**Selected extract:**
________________

Optimum Land Use
Answered by: Richard Alan Miller
Question from: The Andruchows
Posted on: August 15, 1999

I am requesting your opinion as to what would be a good medicinal herb crop to plant on our unused land. We have approximately 2 acres that range from a higher dry sandy area to a very moist marshy area, with good soil in between. We have had hay planted which has florished (except for the sandier area) but wish to experiment and see if we are able to make a little on this extra bit of land. We have not used herbicides or pesticides nor have we fertilized this area. We are in zone 3. The sample taken for analysis from the sandier area reads as follows:

Nutrient Analysis (parts per million)

Sample depth: 0-6 inches.

Nitrate 8; phosphate 21; potassium 89; sulphates 4; calcium 1970; sodium 5; magnesium 175; iron 24; copper 0.14; zinc 2.0; boron 0.85; manganese 8.4; chloride 3.7. The pH is 7.3; and the E.C. (salinity) is 0.15. Organic matter is 2.9%.

Before I can respond, I must know where you are located. Your region and habitat dictates more than any other factors as to what crops might be considered. The region includes such variables as sunlight and length of daylight, while the habitat dictates rainfall and exposure. Give me this data and I will go to work for you. Does this field have irrigation?

Further, chemical analysis of the land is not as important for crop selection as to what noxious weeds currently grow on this field. Why? Soil analysis is only for a limited sampling, while the noxious weeds (and how the spread) tells me more about your A- and B-Horizons than any other studies.

Often the infestation of weeds are what you might want to consider growing for that field. A noxious weed, by the way, is primarily defined as "what is poisonous to cattle." Tansy Ragwort, for example, is distilled for pyrethrums, a "toxic" insecticide used in many commercial blends. Mullein and Yarrow also grow extensively in Western Canada and have some limited markets.

________________

**Records provided:**

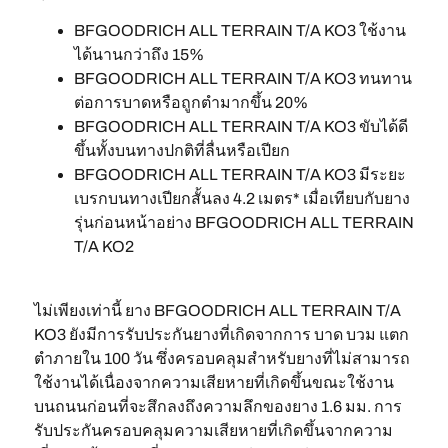
BFGOODRICH ALL TERRAIN T/A KO3 ใช้งาน
ได้นานกว่าถึง 15%
BFGOODRICH ALL TERRAIN T/A KO3 ทนทาน
ต่อการบาดหรือถูกตำมากขึ้น 20%
BFGOODRICH ALL TERRAIN T/A KO3 ขับได้ดี
ขึ้นทั้งบนทางปกติที่ลื่นหรือเปียก
BFGOODRICH ALL TERRAIN T/A KO3 มีระยะ
เบรกบนทางเปียกสั้นลง 4.2 เมตร* เมื่อเทียบกับยาง
รุ่นก่อนหน้าอย่าง BFGOODRICH ALL TERRAIN
T/A KO2
ไม่เพียงเท่านี้ ยาง BFGOODRICH ALL TERRAIN T/A
KO3 ยังมีการรับประกันยางที่เกิดจากการ บาด บวม แตก
ตำภายใน 100 วัน ซึ่งครอบคลุมสำหรับยางที่ไม่สามารถ
ใช้งานได้เนื่องจากความเสียหายที่เกิดขึ้นขณะใช้งาน
บนถนนก่อนที่จะสึกลงถึงความลึกของยาง 1.6 มม. การ
รับประกันครอบคลุมความเสียหายที่เกิดขึ้นจากความ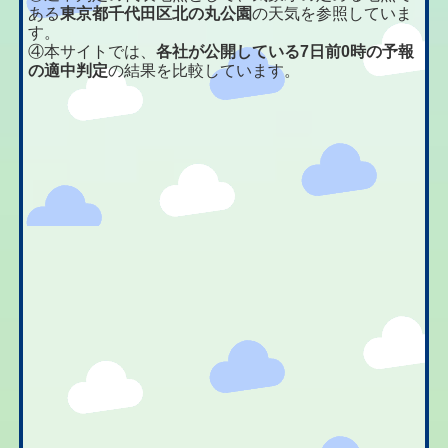
ある
東京都千代田区北の丸公園
の天気を参照していま
す。
④本サイトでは、
各社が公開している7日前0時の予報
の適中判定
の結果を比較しています。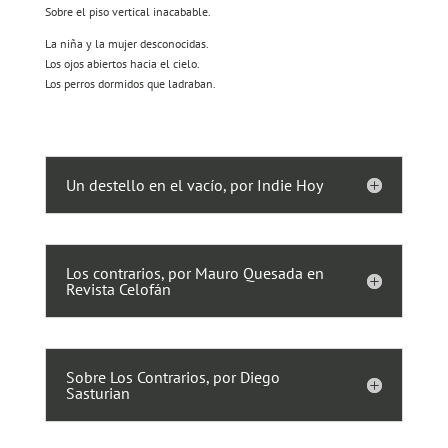
Sobre el piso vertical inacabable.
La niña y la mujer desconocidas.
Los ojos abiertos hacia el cielo.
Los perros dormidos que ladraban.
Un destello en el vacío, por Indie Hoy
Los contrarios, por Mauro Quesada en
Revista Celofán
Sobre Los Contrarios, por Diego
Sasturian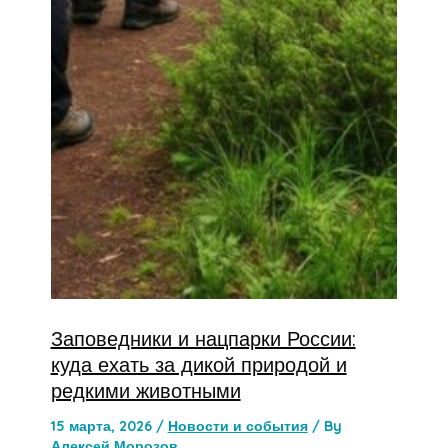
Заповедники и нацпарки России:
куда ехать за дикой природой и
редкими животными
15 марта, 2026
/
Новости и события
/ By
Алексей Морозов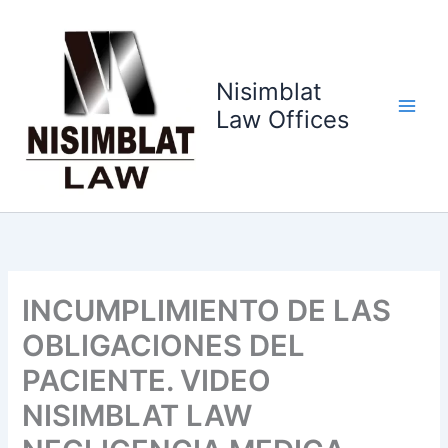
Ir
al
contenido
Nisimblat
Law Offices
INCUMPLIMIENTO DE LAS
OBLIGACIONES DEL
PACIENTE. VIDEO
NISIMBLAT LAW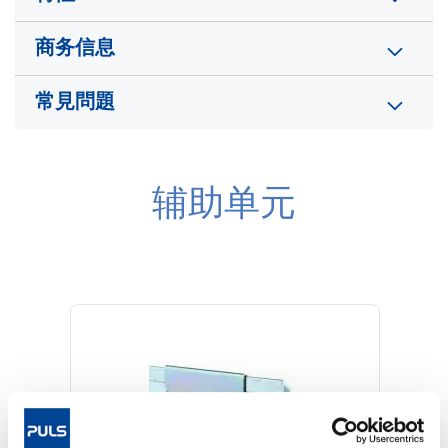
商务信息
常見問題
辅助单元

________________

**Questions to answer:**
A – Please rewrite the paragraph of the land-use Q&A that begins "Further, chemical analysis" as a short bulleted list that keeps its main facts.
B – Proceed with the land-use Q&A, picking up after its final sentence.

**Answers per task:**
A –
- For choosing a crop, the noxious weeds now growing on the field matter more than a chemical analysis of the land.
- A soil analysis covers only a limited sample.
- The noxious weeds, and how they spread, reveal more about the field's A- and B-Horizons than any other study.

B –
Finally, it is prudent to also consider what you are currently growing because this suggests what farm machinery you already have available for use. It makes no sense to suggest a seed crop (like Dill) if you do not have a combine. I have made up a list of variable I use when selecting specific crops for a field when creating a Farm Plan (business plan).

Farm Plans include nine technical crop reports and additional information on several other crop alternatives. The report includes timetables, spirochetes with anticipated costs, incomes, volumes, markets, seed sources, expansion programs, projected gross receipts, etc. Recommendations and cottage industry suggestions will be based on current or future market trends, and your resources.

When you order a farm plan, we need to know the following:

* (1) List of capital equipment

* (2) What equipment is in the neighborhood which might be leased

* (3) Detailed soil descriptions of the land in question for use from SCS

* (4) Crop and spray history of the soils in question

* (5) How much money do you have to begin this venture

* (6) What grows well in your garden

* (7) Goals and direction

* (8) A video of your farm and resources (or photographs)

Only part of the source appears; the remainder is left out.